I'm a fan of boiling all my water to remove chlorine. My question is: I thought I would have time to brew last week so I measured and boiled 5 gallons of water and let it cool. It's still sitting in 2 pots on my stove with the lids on, been like that for 4 days now. Do you think it's become contaminated? Should I boil it again just to be safe?
-Terrag
 
I use tap water straight from my well 210 feet deep, no water softener or filter.

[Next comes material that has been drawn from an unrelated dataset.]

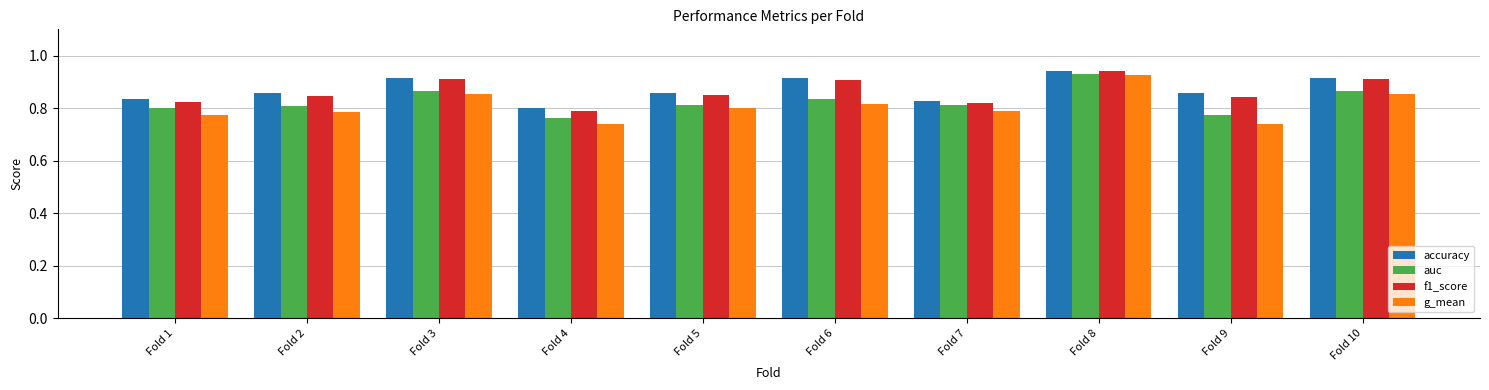

At which category is the sum across all series the highest?

Fold 8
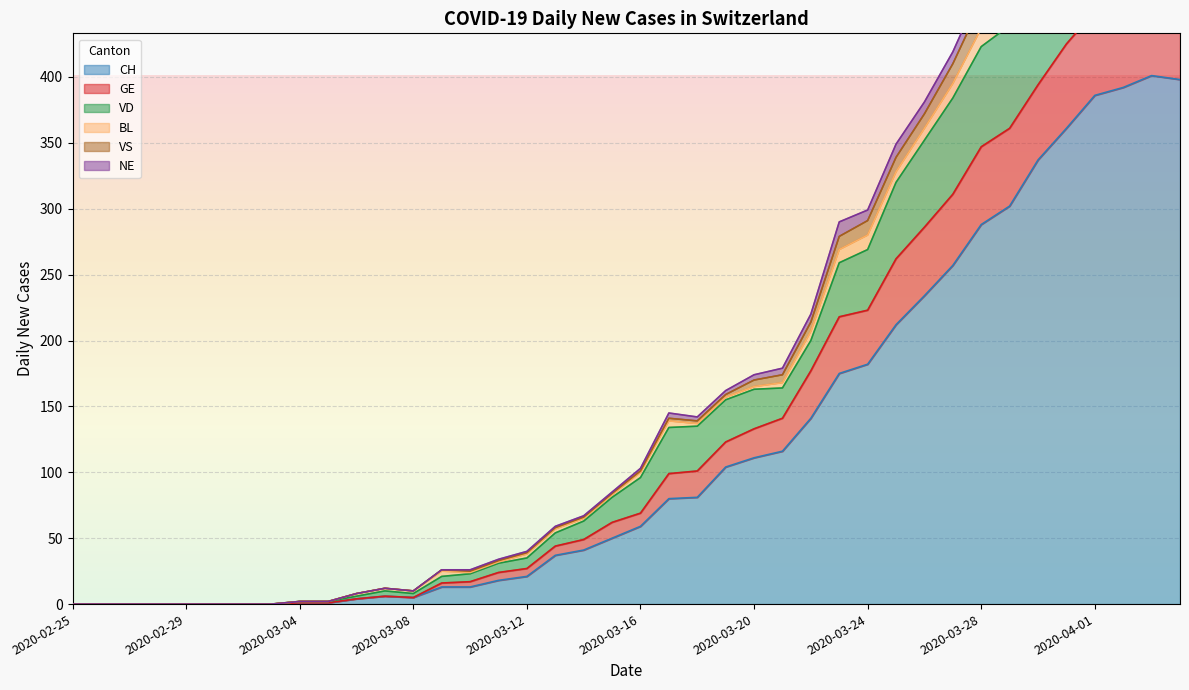

At which label does GE first exceed 96?

2020-03-17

I only boil the water I use to rinse the chlorine and vinegar sanitizer from sanitized equipment.
Doing all grain and full boil so its boiled any way, never top off (normally have to much wort any way... save it for the next starter.)
 
I use bottled water because the water supply in my part of the country is abhorrent for practically any application. :)
 
Are you also boiling your water for sparging? If so, me doing 10 gallon batches would require me to boil and cool 16+ gallons of water. If I buy water, same thing goes, thats an additional 12 dollars just in water. I recently bought a whole house water filter, with a carbon filter, and have been using that to brew. I know that this will not take out the horrible alkalinity I have in my area, but it will at least take out some of the chemical/chlorine taste I have. I certainly hope this will help with the harshness by beers have been having.